In recent years, more families have also opted for a shared equity agreement, a more customizable co-ownership model that outlines exactly who owns what and how future gains (or losses) will be divided. 

Shared equity agreements are especially useful when the parent contribution is substantial but not purely a gift. In the Sherman family’s case, the parents covered 75% of the purchase price and hold 75% ownership. When the home sells, that same ratio will determine how proceeds are split.

From support to strings: Setting boundaries and expectations

For many parents, helping a child buy their first home feels like a natural extension of love and support. But when money changes hands without clear agreements, even close families can run into trouble.

Tension doesn’t always start with big disagreements; it can creep in through everyday decisions. A parent who contributed to the down payment might expect a say in renovations or reimbursement when the home is sold. A child might feel obligated to stay in a city longer than planned, unsure if the house is truly theirs.

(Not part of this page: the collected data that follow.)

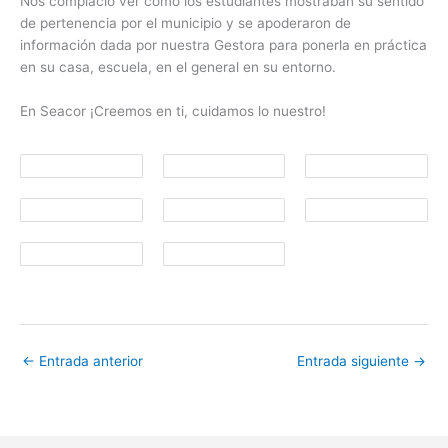
Nos complació ver como los estudiantes mostraban su sentido
de pertenencia por el municipio y se apoderaron de
información dada por nuestra Gestora para ponerla en práctica
en su casa, escuela, en el general en su entorno.
En Seacor ¡Creemos en ti, cuidamos lo nuestro!
←
Entrada anterior
Entrada siguiente
→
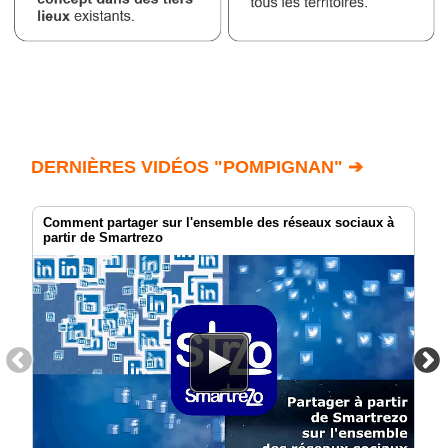
DERNIÈRES VIDÉOS "POMPIGNAN" ➔
Comment partager sur l'ensemble des réseaux sociaux à
partir de Smartrezo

That’s why it’s essential to put everything in writing before closing. A co-ownership agreement can help families navigate these murky waters with certainty. It should outline:

  • How costs like mortgage payments, taxes, and maintenance will be split
  • What happens if one party wants to sell or exit
  • Whether the remaining owners get the first right to buy out the departing share

A neutral third party—like a financial planner or estate attorney—can help craft an agreement that sets clear expectations for everyone involved and avoid hard conversations later. It might not feel warm and fuzzy in the moment, but putting everything in writing is often the kindest thing a family can do for itself.